In diesem Abschnitt:


Reaktionen auf Ereignisse

Mit Reaktionen auf Ereignisse können Sie Berichts- und Schutzebenen für die folgenden Kategorien konfigurieren:

  • Malware-Ereignisse (unterstützt durch Machine Learning) – Computerviren sind Schadcode, der den vorhandenen Dateien auf Ihrem Computer vorangestellt oder angefügt wird. Allerdings wird der Begriff „Virus“ oft missbraucht. „Malware“ (Schadcode) ist ein präziserer Begriff. Die Malware-Erkennung wird von der Erkennungsroutine zusammen mit der Machine-Learning-Komponente ausgeführt. Weitere Informationen zu diesem Anwendungstyp finden Sie im Glossar.
  • Potenziell unerwünschte Anwendungen - Grayware oder potenziell unerwünschte Anwendungen (PUA) sind verschiedenste Arten von Software, deren Ziel nicht so eindeutig bösartig ist wie bei anderen Arten von Malware wie Viren oder Trojanern.
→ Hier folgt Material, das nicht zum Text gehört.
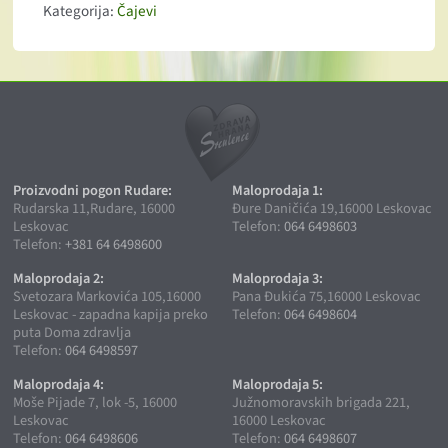
Kategorija:
Čajevi
Proizvodni pogon Rudare:
Maloprodaja 1:
Rudarska 11,Rudare, 16000
Đure Daničića 19,16000 Leskovac
Leskovac
Telefon:
064 6498603
Telefon:
+381 64 6498600
Maloprodaja 2:
Maloprodaja 3:
Svetozara Markovića 105,16000
Pana Đukića 75,16000 Leskovac
Leskovac - zapadna kapija preko
Telefon:
064 6498604
puta Doma zdravlja
Telefon:
064 6498597
Maloprodaja 4:
Maloprodaja 5:
Moše Pijade 7, lok -5, 16000
Južnomoravskih brigada 221,
Leskovac
16000 Leskovac
Telefon:
064 6498606
Telefon:
064 6498607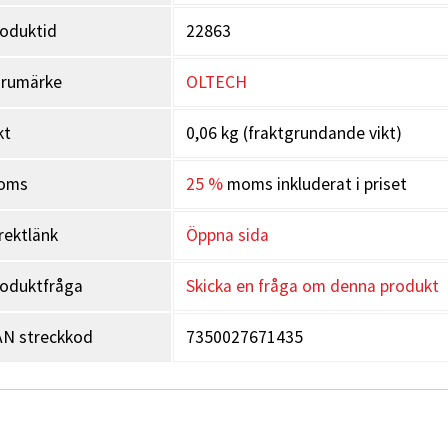
oduktid
22863
arumärke
OLTECH
kt
0,06 kg (fraktgrundande vikt)
oms
25 %
moms inkluderat i priset
rektlänk
Öppna sida
oduktfråga
Skicka en fråga om denna produkt
N streckkod
7350027671435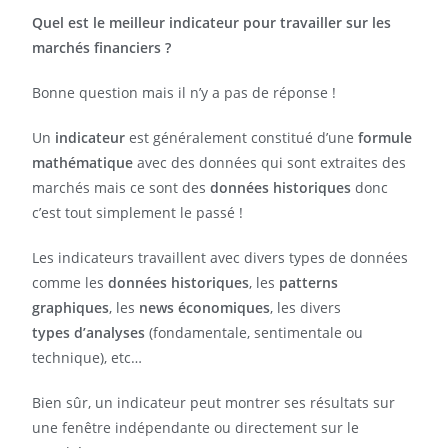
Quel est le meilleur indicateur pour travailler sur les
marchés financiers ?
Bonne question mais il n’y a pas de réponse !
Un
indicateur
est généralement constitué d’une
formule
mathématique
avec des données qui sont extraites des
marchés mais ce sont des
données historiques
donc
c’est tout simplement le passé !
Les indicateurs travaillent avec divers types de données
comme les
données historiques
, les
patterns
graphiques
, les
news économiques
, les divers
types d’analyses
(fondamentale, sentimentale ou
technique), etc…
Bien sûr, un indicateur peut montrer ses résultats sur
une fenêtre indépendante ou directement sur le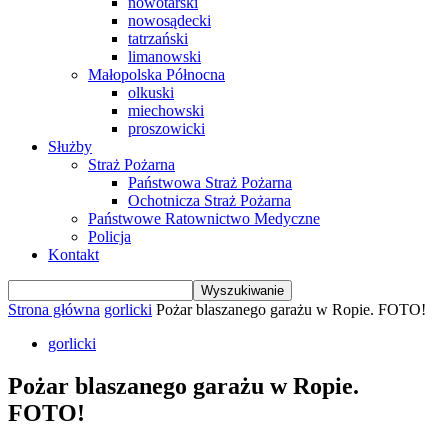
nowotarski
nowosądecki
tatrzański
limanowski
Małopolska Północna
olkuski
miechowski
proszowicki
Służby
Straż Pożarna
Państwowa Straż Pożarna
Ochotnicza Straż Pożarna
Państwowe Ratownictwo Medyczne
Policja
Kontakt
Strona główna
gorlicki
Pożar blaszanego garażu w Ropie. FOTO!
gorlicki
Pożar blaszanego garażu w Ropie.
FOTO!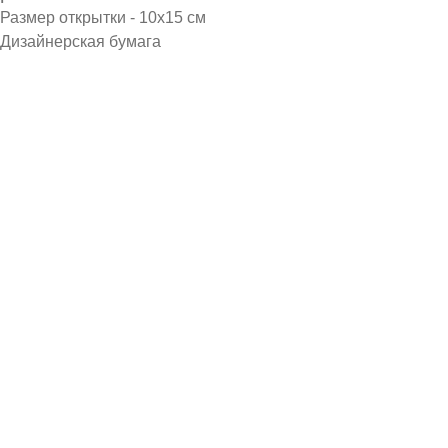
Размер открытки - 10х15 см
Дизайнерская бумага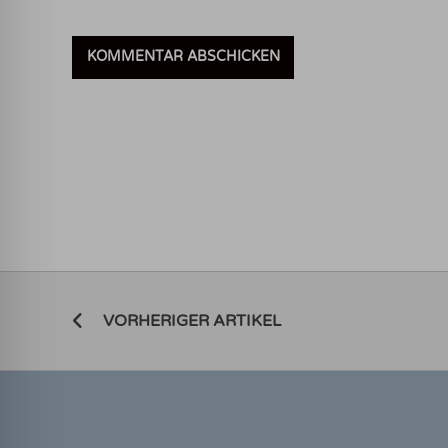
VORHERIGER ARTIKEL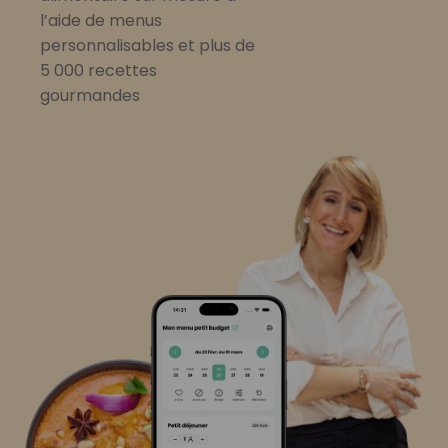
l’aide de menus
personnalisables et plus de
5 000 recettes
gourmandes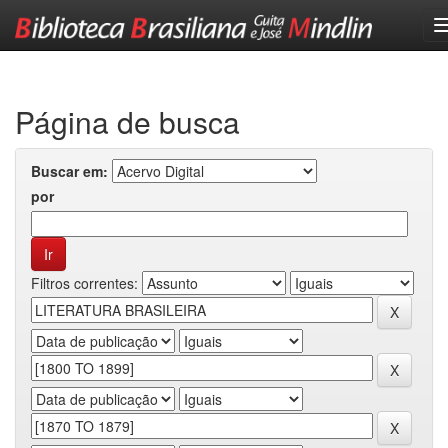
Skip
navigation
Página de busca
Buscar em:
por
Filtros correntes: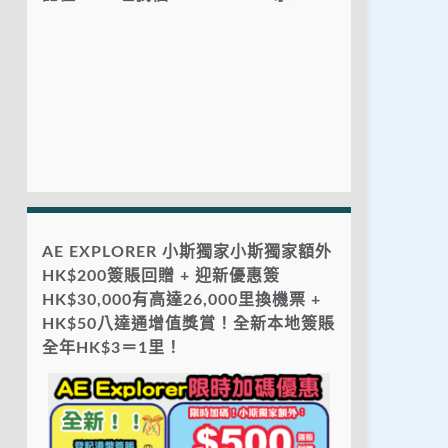
AE EXPLORER 小斯獨家小斯獨家額外
HK$200簽賬回贈 + 迎新優惠簽
HK$30,000有高達26,000里換機票 +
HK$50八達通增值獎賞！全新本地簽賬
全年HK$3＝1里！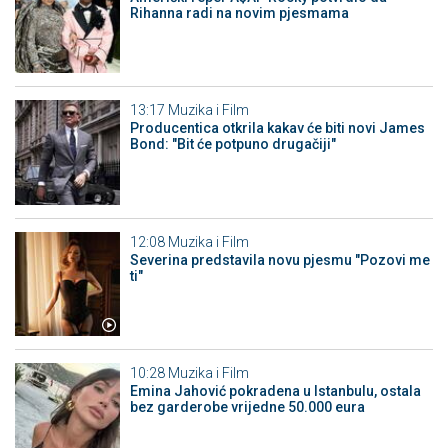
Rihanna radi na novim pjesmama
13:17
Muzika i Film
Producentica otkrila kakav će biti novi James
Bond: "Bit će potpuno drugačiji"
12:08
Muzika i Film
Severina predstavila novu pjesmu "Pozovi me
ti"
10:28
Muzika i Film
Emina Jahović pokradena u Istanbulu, ostala
bez garderobe vrijedne 50.000 eura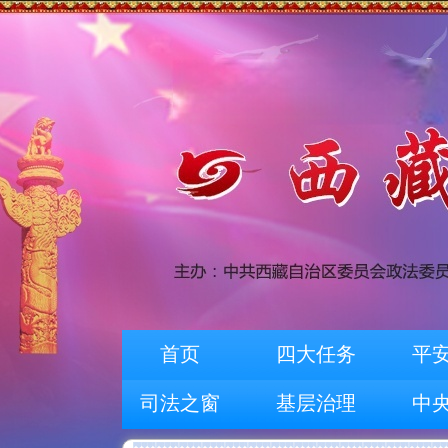
首页
四大任务
平
司法之窗
基层治理
中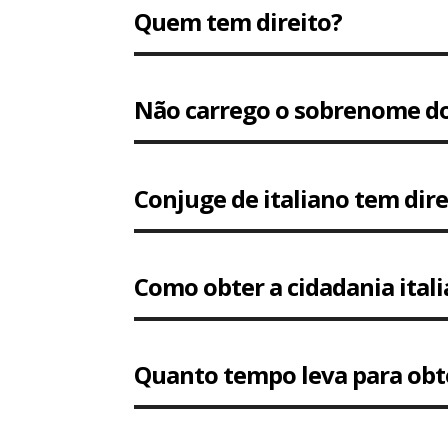
Quem tem direito?
Não carrego o sobrenome do 
Conjuge de italiano tem dire
Como obter a cidadania ital
Quanto tempo leva para obter 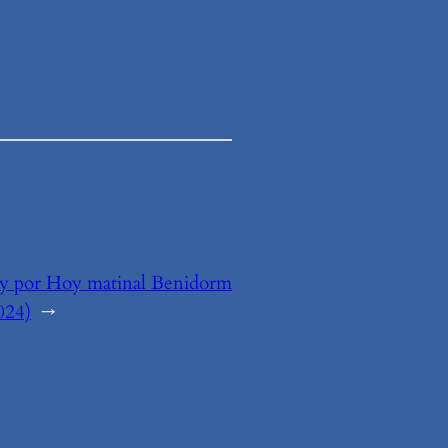
y por Hoy matinal Benidorm
024)
→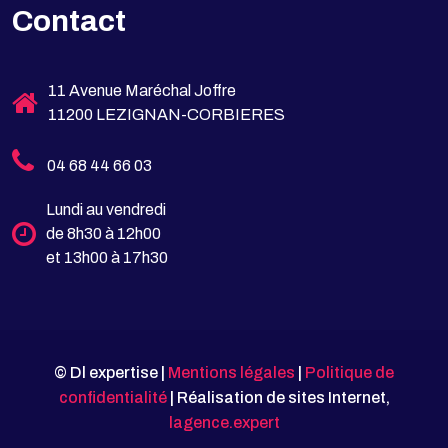
Contact
11 Avenue Maréchal Joffre
11200 LEZIGNAN-CORBIERES
04 68 44 66 03
Lundi au vendredi
de 8h30 à 12h00
et 13h00 à 17h30
© Dl expertise |
Mentions légales
|
Politique de
confidentialité
| Réalisation de sites Internet,
lagence.expert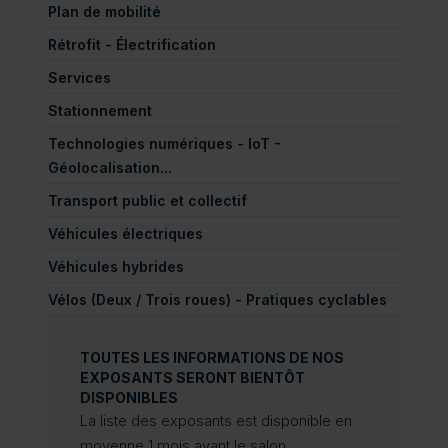
Plan de mobilité
Rétrofit - Électrification
Services
Stationnement
Technologies numériques - IoT -
Géolocalisation...
Transport public et collectif
Véhicules électriques
Véhicules hybrides
Vélos (Deux / Trois roues) - Pratiques cyclables
TOUTES LES INFORMATIONS DE NOS
EXPOSANTS SERONT BIENTÔT
DISPONIBLES
La liste des exposants est disponible en
moyenne 1 mois avant le salon.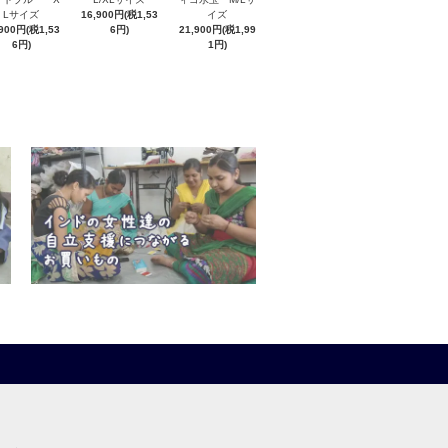
Lサイズ
16,900円(税1,53
イズ
,900円(税1,53
6円)
21,900円(税1,99
6円)
1円)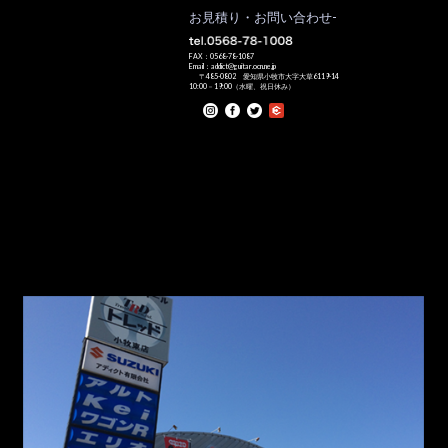
お見積り・お問い合わせ-
FAX：0568-78-1087
Email：addict@guitar.ocn.ne.jp
〒485-0802 愛知県小牧市大字大草6119-14
10:00－19:00（水曜、祝日休み）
Diese Art von Software kann jedoch weitere unerwünschte Software installieren, das Verhalten des digitalen Geräts ändern oder Aktionen ausführen, denen der Benutzer nicht zugestimmt hat oder die er nicht erwartet. Weitere Informationen zu diesem Anwendungstyp finden Sie im Glossar.
  • Verdächtige Anwendungen sind Programme, die mit Pack- oder Schutzprogrammen komprimiert wurden. Diese Art von Programmen wird häufig von Malware-Autoren eingesetzt, um einer Erkennung zu entgehen.
  • Potenziell unsichere Anwendungen - sind gewerbliche Anwendungen, die zu böswilligen Zwecken missbraucht werden können. Beispiele für potenziell unsichere Anwendungen (PUA) sind Programme zum Fernsteuern von Computern (Remotedesktopverbindung), Programme zum Entschlüsseln von Passwörtern und Keylogger (Programme, die Tastendrücke der Benutzer aufzeichnen). Weitere Informationen zu diesem Anwendungstyp finden Sie im Glossar.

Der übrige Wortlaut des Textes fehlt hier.